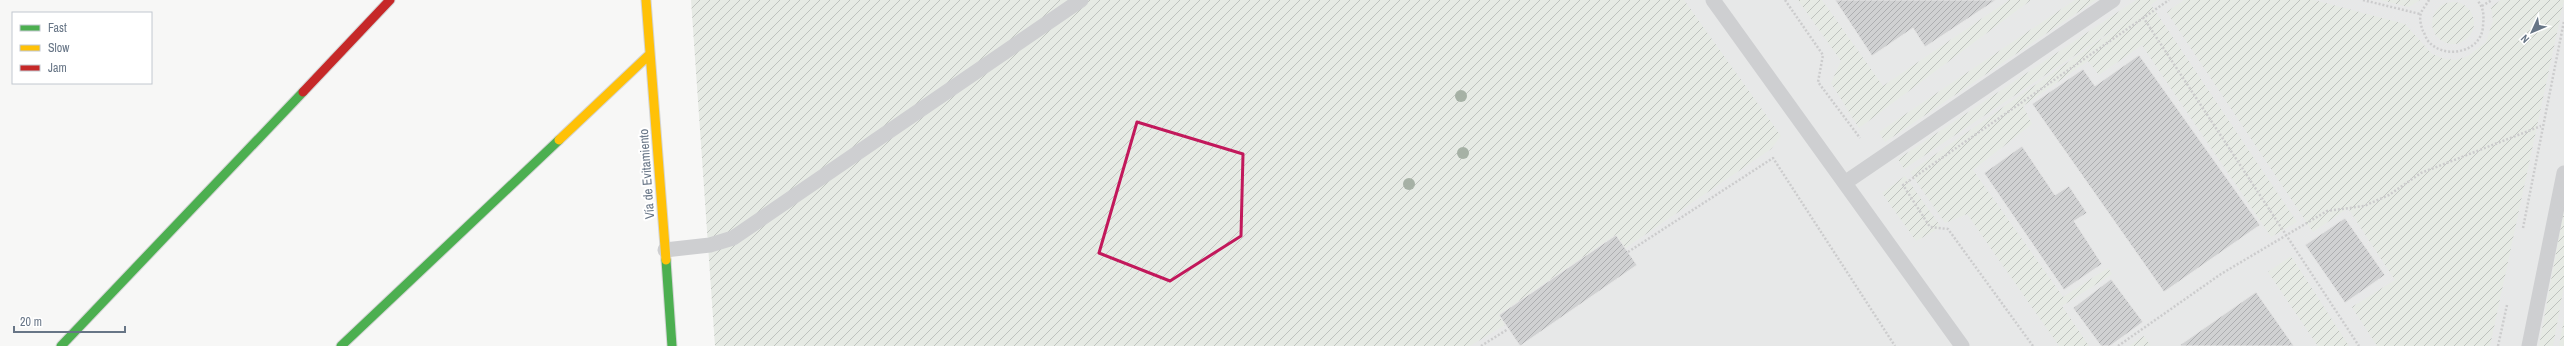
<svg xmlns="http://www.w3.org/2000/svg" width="2564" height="346" font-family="'Archivo Narrow',sans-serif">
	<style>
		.built { fill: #e7e8e8 }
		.garden { fill: url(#garden-furrows) }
		.building { fill: url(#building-hatch); stroke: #e6e6e6 }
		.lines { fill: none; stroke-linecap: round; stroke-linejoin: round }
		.fast-casing { stroke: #d4d5d5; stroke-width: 11 }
		.slow-casing { stroke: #d4d5d5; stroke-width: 11 }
		.jam-casing { stroke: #d4d5d5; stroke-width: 11 }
		.path { stroke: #cccccd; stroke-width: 2.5; stroke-dasharray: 2 2; stroke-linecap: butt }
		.lane { stroke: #cecfd1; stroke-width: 15 }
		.fast { stroke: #4caf50; stroke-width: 9 }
		.slow { stroke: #ffc107; stroke-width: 9 }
		.jam { stroke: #c62828; stroke-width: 9 }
		.tree { fill: #a6b1a5 }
		.marked { fill: none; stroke: #c2185b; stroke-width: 3; stroke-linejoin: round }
		.labels { text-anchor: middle; stroke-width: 4; stroke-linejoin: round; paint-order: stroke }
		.street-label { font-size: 13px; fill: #677586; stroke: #fff }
	</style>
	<defs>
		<pattern id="garden-furrows" width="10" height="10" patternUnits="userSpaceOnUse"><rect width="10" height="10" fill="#e6eae4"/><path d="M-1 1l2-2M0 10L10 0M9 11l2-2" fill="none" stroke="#bec2be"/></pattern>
		<pattern id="building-hatch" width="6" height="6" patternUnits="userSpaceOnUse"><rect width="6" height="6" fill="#d0d1d2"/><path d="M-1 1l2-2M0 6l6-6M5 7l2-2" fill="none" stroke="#adaeb0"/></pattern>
	</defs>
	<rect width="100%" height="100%" fill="#f7f7f6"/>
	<path class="built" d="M693,0H2564V346H716Z"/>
	<path class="garden" d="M691,0H1684L1781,136L1771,149L1571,285L1470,346H715Z
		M1798,0H1822L1883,86L2009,0H2031L1859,128L1831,83L1841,61Z
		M2075,0H2096L1885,142L1879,132Z
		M2136,0H2157L2151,5L2297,222L2271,237L2142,45L2099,75L2088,61L2023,106L2032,124L1973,170L2063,297L2108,268L2112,274L2062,306L2089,346H2059L1967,214L1945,223L1910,172L2143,10L1904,169L1898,159Z
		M2184,0H2314L2405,24L2432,54L2445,59L2456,60L2468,56L2486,42L2493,21L2491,7L2501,0H2564L2490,346H2377L2352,307L2395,280L2348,208L2313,232L2167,12Z
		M2380,0H2420L2409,7Z
		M2432 23a21 21 0 1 1 42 0a21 21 0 1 1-42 0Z
		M1905,176L1941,227L1916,241L1882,193Z
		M2564,210V285L2553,346H2539Z
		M2291,256L2349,346H2318L2268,272Z
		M2564,319V346H2559Z
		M2144,336L2151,346H2129Z"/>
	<path class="building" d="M1835,0H1996L1925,47L1913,28L1872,56Z
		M2139,55L2260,225L2164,292L2032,104L2083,69L2095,86Z
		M2022,146L2055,195L2069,186L2087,213L2074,221L2102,264L2064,290L1984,173Z
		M2345,218L2385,275L2345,303L2305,245Z
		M1616,235L1637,265L1520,346L1499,315Z
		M2111,279L2143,322L2110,346H2101L2073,308Z
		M2256,292L2294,346H2181L2180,345Z"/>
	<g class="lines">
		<g class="fast-casing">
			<path id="fast" d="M666,260L672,346
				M61,346L303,92
				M341,346L559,140"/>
		</g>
		<g class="slow-casing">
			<path id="slow" d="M646,0L666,260
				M559,140L650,54"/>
		</g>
		<g class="jam-casing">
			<path id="jam" d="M303,92L390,0"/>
		</g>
		<path class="path" d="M1785,0L1823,55L1818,82L1860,138
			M2363,0L2420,14
			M2429,0C2427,4 2423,8 2421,13C2419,18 2421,26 2423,31C2425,34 2426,39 2429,42C2445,60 2482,52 2483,26C2484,15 2484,8 2477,0
			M2482,6L2492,0
			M2143,17L2359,346
			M2523,228L2564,21
			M1628,252L1773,158L1895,346
			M1481,346L1508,329
			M2033,346L1948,229L1930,227L1903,185L2169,0
			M2118,346L2221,274L2327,211L2364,206L2389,195L2421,173L2541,126
			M2498,346L2507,305"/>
		<path class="lane" d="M1713,0L1962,346
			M1846,182L2113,0
			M665,250L710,245L733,238L1081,0
			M2529,346L2564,173"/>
		<use href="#fast" class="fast"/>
		<use href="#slow" class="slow"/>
		<use href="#jam" class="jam"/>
	</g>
	<g class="tree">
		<circle cx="1461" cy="96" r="6"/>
		<circle cx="1463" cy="153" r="6"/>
		<circle cx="1409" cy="184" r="6"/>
	</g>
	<path class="marked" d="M1137,122L1243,154L1241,236L1170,281L1099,253Z"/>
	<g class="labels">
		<g class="street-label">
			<text transform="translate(646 174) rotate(-94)" y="5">Vía de Evitamiento</text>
		</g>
	</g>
	<rect x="12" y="12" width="140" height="72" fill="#ffffff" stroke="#c2c8cf"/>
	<rect x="20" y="25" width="20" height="6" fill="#4caf50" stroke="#c2c8cf"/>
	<text x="48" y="32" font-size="12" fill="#677586">Fast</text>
	<rect x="20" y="45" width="20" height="6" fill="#ffc107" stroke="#c2c8cf"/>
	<text x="48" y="52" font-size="12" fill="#677586">Slow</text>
	<rect x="20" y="65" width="20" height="6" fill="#c62828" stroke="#c2c8cf"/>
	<text x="48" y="72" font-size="12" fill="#677586">Jam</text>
	<g transform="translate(2532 32) rotate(226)" stroke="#ffffff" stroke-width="3" paint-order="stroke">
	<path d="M0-3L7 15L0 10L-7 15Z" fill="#677586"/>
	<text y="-6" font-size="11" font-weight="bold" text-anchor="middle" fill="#677586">N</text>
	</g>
	<path d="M14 326v6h111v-6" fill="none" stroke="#677586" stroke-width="2"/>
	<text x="20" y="326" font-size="12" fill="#677586" stroke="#ffffff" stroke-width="3" paint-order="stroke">20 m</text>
</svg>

-*-

* [Task directions]: The entries need to be restated exactly, and their pictures left out.

* [Your response]:
<svg xmlns="http://www.w3.org/2000/svg" width="2564" height="346" font-family="'Archivo Narrow',sans-serif">
	<style>
		.built { fill: #e7e8e8 }
		.garden { fill: url(#garden-furrows) }
		.building { fill: url(#building-hatch); stroke: #e6e6e6 }
		.lines { fill: none; stroke-linecap: round; stroke-linejoin: round }
		.fast-casing { stroke: #d4d5d5; stroke-width: 11 }
		.slow-casing { stroke: #d4d5d5; stroke-width: 11 }
		.jam-casing { stroke: #d4d5d5; stroke-width: 11 }
		.path { stroke: #cccccd; stroke-width: 2.5; stroke-dasharray: 2 2; stroke-linecap: butt }
		.lane { stroke: #cecfd1; stroke-width: 15 }
		.fast { stroke: #4caf50; stroke-width: 9 }
		.slow { stroke: #ffc107; stroke-width: 9 }
		.jam { stroke: #c62828; stroke-width: 9 }
		.tree { fill: #a6b1a5 }
		.marked { fill: none; stroke: #c2185b; stroke-width: 3; stroke-linejoin: round }
		.labels { text-anchor: middle; stroke-width: 4; stroke-linejoin: round; paint-order: stroke }
		.street-label { font-size: 13px; fill: #677586; stroke: #fff }
	</style>
	<defs>
		<pattern id="garden-furrows" width="10" height="10" patternUnits="userSpaceOnUse"><rect width="10" height="10" fill="#e6eae4"/><path d="M-1 1l2-2M0 10L10 0M9 11l2-2" fill="none" stroke="#bec2be"/></pattern>
		<pattern id="building-hatch" width="6" height="6" patternUnits="userSpaceOnUse"><rect width="6" height="6" fill="#d0d1d2"/><path d="M-1 1l2-2M0 6l6-6M5 7l2-2" fill="none" stroke="#adaeb0"/></pattern>
	</defs>
	<rect width="100%" height="100%" fill="#f7f7f6"/>
	<path class="built" d="M693,0H2564V346H716Z"/>
	<path class="garden" d="M691,0H1684L1781,136L1771,149L1571,285L1470,346H715Z
		M1798,0H1822L1883,86L2009,0H2031L1859,128L1831,83L1841,61Z
		M2075,0H2096L1885,142L1879,132Z
		M2136,0H2157L2151,5L2297,222L2271,237L2142,45L2099,75L2088,61L2023,106L2032,124L1973,170L2063,297L2108,268L2112,274L2062,306L2089,346H2059L1967,214L1945,223L1910,172L2143,10L1904,169L1898,159Z
		M2184,0H2314L2405,24L2432,54L2445,59L2456,60L2468,56L2486,42L2493,21L2491,7L2501,0H2564L2490,346H2377L2352,307L2395,280L2348,208L2313,232L2167,12Z
		M2380,0H2420L2409,7Z
		M2432 23a21 21 0 1 1 42 0a21 21 0 1 1-42 0Z
		M1905,176L1941,227L1916,241L1882,193Z
		M2564,210V285L2553,346H2539Z
		M2291,256L2349,346H2318L2268,272Z
		M2564,319V346H2559Z
		M2144,336L2151,346H2129Z"/>
	<path class="building" d="M1835,0H1996L1925,47L1913,28L1872,56Z
		M2139,55L2260,225L2164,292L2032,104L2083,69L2095,86Z
		M2022,146L2055,195L2069,186L2087,213L2074,221L2102,264L2064,290L1984,173Z
		M2345,218L2385,275L2345,303L2305,245Z
		M1616,235L1637,265L1520,346L1499,315Z
		M2111,279L2143,322L2110,346H2101L2073,308Z
		M2256,292L2294,346H2181L2180,345Z"/>
	<g class="lines">
		<g class="fast-casing">
			<path id="fast" d="M666,260L672,346
				M61,346L303,92
				M341,346L559,140"/>
		</g>
		<g class="slow-casing">
			<path id="slow" d="M646,0L666,260
				M559,140L650,54"/>
		</g>
		<g class="jam-casing">
			<path id="jam" d="M303,92L390,0"/>
		</g>
		<path class="path" d="M1785,0L1823,55L1818,82L1860,138
			M2363,0L2420,14
			M2429,0C2427,4 2423,8 2421,13C2419,18 2421,26 2423,31C2425,34 2426,39 2429,42C2445,60 2482,52 2483,26C2484,15 2484,8 2477,0
			M2482,6L2492,0
			M2143,17L2359,346
			M2523,228L2564,21
			M1628,252L1773,158L1895,346
			M1481,346L1508,329
			M2033,346L1948,229L1930,227L1903,185L2169,0
			M2118,346L2221,274L2327,211L2364,206L2389,195L2421,173L2541,126
			M2498,346L2507,305"/>
		<path class="lane" d="M1713,0L1962,346
			M1846,182L2113,0
			M665,250L710,245L733,238L1081,0
			M2529,346L2564,173"/>
		<use href="#fast" class="fast"/>
		<use href="#slow" class="slow"/>
		<use href="#jam" class="jam"/>
	</g>
	<g class="tree">
		<circle cx="1461" cy="96" r="6"/>
		<circle cx="1463" cy="153" r="6"/>
		<circle cx="1409" cy="184" r="6"/>
	</g>
	<path class="marked" d="M1137,122L1243,154L1241,236L1170,281L1099,253Z"/>
	<g class="labels">
		<g class="street-label">
			<text transform="translate(646 174) rotate(-94)" y="5">Vía de Evitamiento</text>
		</g>
	</g>
	<rect x="12" y="12" width="140" height="72" fill="#ffffff" stroke="#c2c8cf"/>
	<rect x="20" y="25" width="20" height="6" fill="#4caf50" stroke="#c2c8cf"/>
	<text x="48" y="32" font-size="12" fill="#677586">Fast</text>
	<rect x="20" y="45" width="20" height="6" fill="#ffc107" stroke="#c2c8cf"/>
	<text x="48" y="52" font-size="12" fill="#677586">Slow</text>
	<rect x="20" y="65" width="20" height="6" fill="#c62828" stroke="#c2c8cf"/>
	<text x="48" y="72" font-size="12" fill="#677586">Jam</text>
	<g transform="translate(2532 32) rotate(226)" stroke="#ffffff" stroke-width="3" paint-order="stroke">
	<path d="M0-3L7 15L0 10L-7 15Z" fill="#677586"/>
	<text y="-6" font-size="11" font-weight="bold" text-anchor="middle" fill="#677586">N</text>
	</g>
	<path d="M14 326v6h111v-6" fill="none" stroke="#677586" stroke-width="2"/>
	<text x="20" y="326" font-size="12" fill="#677586" stroke="#ffffff" stroke-width="3" paint-order="stroke">20 m</text>
</svg>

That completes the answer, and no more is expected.